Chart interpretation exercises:
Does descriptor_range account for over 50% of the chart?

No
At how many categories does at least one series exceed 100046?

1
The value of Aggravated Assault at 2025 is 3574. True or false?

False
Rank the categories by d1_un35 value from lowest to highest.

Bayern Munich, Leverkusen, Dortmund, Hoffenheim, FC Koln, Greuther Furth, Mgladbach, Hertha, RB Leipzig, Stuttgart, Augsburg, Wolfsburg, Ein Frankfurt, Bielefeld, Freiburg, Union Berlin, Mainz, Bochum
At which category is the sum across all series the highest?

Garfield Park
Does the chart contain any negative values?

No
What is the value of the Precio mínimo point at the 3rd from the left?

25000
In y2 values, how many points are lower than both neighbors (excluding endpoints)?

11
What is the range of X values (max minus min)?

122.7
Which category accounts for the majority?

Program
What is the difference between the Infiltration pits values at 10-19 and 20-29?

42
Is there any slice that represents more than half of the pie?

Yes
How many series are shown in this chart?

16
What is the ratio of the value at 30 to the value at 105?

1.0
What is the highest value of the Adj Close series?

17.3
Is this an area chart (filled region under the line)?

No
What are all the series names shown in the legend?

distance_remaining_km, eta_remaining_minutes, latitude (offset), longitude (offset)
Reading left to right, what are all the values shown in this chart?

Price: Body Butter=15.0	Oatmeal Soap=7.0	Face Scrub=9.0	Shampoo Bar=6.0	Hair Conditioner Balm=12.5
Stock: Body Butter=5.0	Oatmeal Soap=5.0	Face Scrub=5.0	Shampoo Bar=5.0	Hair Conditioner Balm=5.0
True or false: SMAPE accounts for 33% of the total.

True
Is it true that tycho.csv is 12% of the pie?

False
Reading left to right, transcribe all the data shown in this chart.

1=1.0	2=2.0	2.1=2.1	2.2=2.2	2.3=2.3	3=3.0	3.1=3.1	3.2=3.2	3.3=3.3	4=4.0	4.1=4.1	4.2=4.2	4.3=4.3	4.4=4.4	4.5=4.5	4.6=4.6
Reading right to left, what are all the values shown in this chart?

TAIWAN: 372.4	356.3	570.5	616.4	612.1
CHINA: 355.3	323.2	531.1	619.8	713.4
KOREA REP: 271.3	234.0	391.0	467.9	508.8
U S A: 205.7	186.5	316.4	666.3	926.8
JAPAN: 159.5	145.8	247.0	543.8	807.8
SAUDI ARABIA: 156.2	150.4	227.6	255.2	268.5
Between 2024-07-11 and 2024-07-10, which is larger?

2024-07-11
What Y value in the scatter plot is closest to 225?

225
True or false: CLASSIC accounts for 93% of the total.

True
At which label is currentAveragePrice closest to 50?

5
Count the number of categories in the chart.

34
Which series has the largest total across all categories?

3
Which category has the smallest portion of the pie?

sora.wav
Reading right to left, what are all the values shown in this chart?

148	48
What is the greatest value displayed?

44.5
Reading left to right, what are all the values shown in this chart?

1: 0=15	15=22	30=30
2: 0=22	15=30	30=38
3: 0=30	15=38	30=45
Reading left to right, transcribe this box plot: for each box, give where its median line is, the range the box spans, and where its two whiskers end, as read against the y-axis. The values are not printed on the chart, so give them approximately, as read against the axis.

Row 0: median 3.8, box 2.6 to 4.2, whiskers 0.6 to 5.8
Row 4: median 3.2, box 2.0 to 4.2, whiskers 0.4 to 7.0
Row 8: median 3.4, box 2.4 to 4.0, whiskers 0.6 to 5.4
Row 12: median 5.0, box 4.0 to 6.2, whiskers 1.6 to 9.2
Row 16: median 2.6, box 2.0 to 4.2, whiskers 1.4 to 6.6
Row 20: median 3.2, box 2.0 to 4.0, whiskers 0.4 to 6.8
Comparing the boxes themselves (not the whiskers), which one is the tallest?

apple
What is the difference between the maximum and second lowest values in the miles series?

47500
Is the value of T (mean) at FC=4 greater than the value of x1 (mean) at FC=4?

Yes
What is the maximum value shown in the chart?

_HOW TO COMPLETE THIS TASK_: Copy out every one of the lines above, keeping each word and number unchanged.

_EXERCISE RESPONSE_:
Does descriptor_range account for over 50% of the chart?

No
At how many categories does at least one series exceed 100046?

1
The value of Aggravated Assault at 2025 is 3574. True or false?

False
Rank the categories by d1_un35 value from lowest to highest.

Bayern Munich, Leverkusen, Dortmund, Hoffenheim, FC Koln, Greuther Furth, Mgladbach, Hertha, RB Leipzig, Stuttgart, Augsburg, Wolfsburg, Ein Frankfurt, Bielefeld, Freiburg, Union Berlin, Mainz, Bochum
At which category is the sum across all series the highest?

Garfield Park
Does the chart contain any negative values?

No
What is the value of the Precio mínimo point at the 3rd from the left?

25000
In y2 values, how many points are lower than both neighbors (excluding endpoints)?

11
What is the range of X values (max minus min)?

122.7
Which category accounts for the majority?

Program
What is the difference between the Infiltration pits values at 10-19 and 20-29?

42
Is there any slice that represents more than half of the pie?

Yes
How many series are shown in this chart?

16
What is the ratio of the value at 30 to the value at 105?

1.0
What is the highest value of the Adj Close series?

17.3
Is this an area chart (filled region under the line)?

No
What are all the series names shown in the legend?

distance_remaining_km, eta_remaining_minutes, latitude (offset), longitude (offset)
Reading left to right, what are all the values shown in this chart?

Price: Body Butter=15.0	Oatmeal Soap=7.0	Face Scrub=9.0	Shampoo Bar=6.0	Hair Conditioner Balm=12.5
Stock: Body Butter=5.0	Oatmeal Soap=5.0	Face Scrub=5.0	Shampoo Bar=5.0	Hair Conditioner Balm=5.0
True or false: SMAPE accounts for 33% of the total.

True
Is it true that tycho.csv is 12% of the pie?

False
Reading left to right, transcribe all the data shown in this chart.

1=1.0	2=2.0	2.1=2.1	2.2=2.2	2.3=2.3	3=3.0	3.1=3.1	3.2=3.2	3.3=3.3	4=4.0	4.1=4.1	4.2=4.2	4.3=4.3	4.4=4.4	4.5=4.5	4.6=4.6
Reading right to left, what are all the values shown in this chart?

TAIWAN: 372.4	356.3	570.5	616.4	612.1
CHINA: 355.3	323.2	531.1	619.8	713.4
KOREA REP: 271.3	234.0	391.0	467.9	508.8
U S A: 205.7	186.5	316.4	666.3	926.8
JAPAN: 159.5	145.8	247.0	543.8	807.8
SAUDI ARABIA: 156.2	150.4	227.6	255.2	268.5
Between 2024-07-11 and 2024-07-10, which is larger?

2024-07-11
What Y value in the scatter plot is closest to 225?

225
True or false: CLASSIC accounts for 93% of the total.

True
At which label is currentAveragePrice closest to 50?

5
Count the number of categories in the chart.

34
Which series has the largest total across all categories?

3
Which category has the smallest portion of the pie?

sora.wav
Reading right to left, what are all the values shown in this chart?

148	48
What is the greatest value displayed?

44.5
Reading left to right, what are all the values shown in this chart?

1: 0=15	15=22	30=30
2: 0=22	15=30	30=38
3: 0=30	15=38	30=45
Reading left to right, transcribe this box plot: for each box, give where its median line is, the range the box spans, and where its two whiskers end, as read against the y-axis. The values are not printed on the chart, so give them approximately, as read against the axis.

Row 0: median 3.8, box 2.6 to 4.2, whiskers 0.6 to 5.8
Row 4: median 3.2, box 2.0 to 4.2, whiskers 0.4 to 7.0
Row 8: median 3.4, box 2.4 to 4.0, whiskers 0.6 to 5.4
Row 12: median 5.0, box 4.0 to 6.2, whiskers 1.6 to 9.2
Row 16: median 2.6, box 2.0 to 4.2, whiskers 1.4 to 6.6
Row 20: median 3.2, box 2.0 to 4.0, whiskers 0.4 to 6.8
Comparing the boxes themselves (not the whiskers), which one is the tallest?

apple
What is the difference between the maximum and second lowest values in the miles series?

47500
Is the value of T (mean) at FC=4 greater than the value of x1 (mean) at FC=4?

Yes
What is the maximum value shown in the chart?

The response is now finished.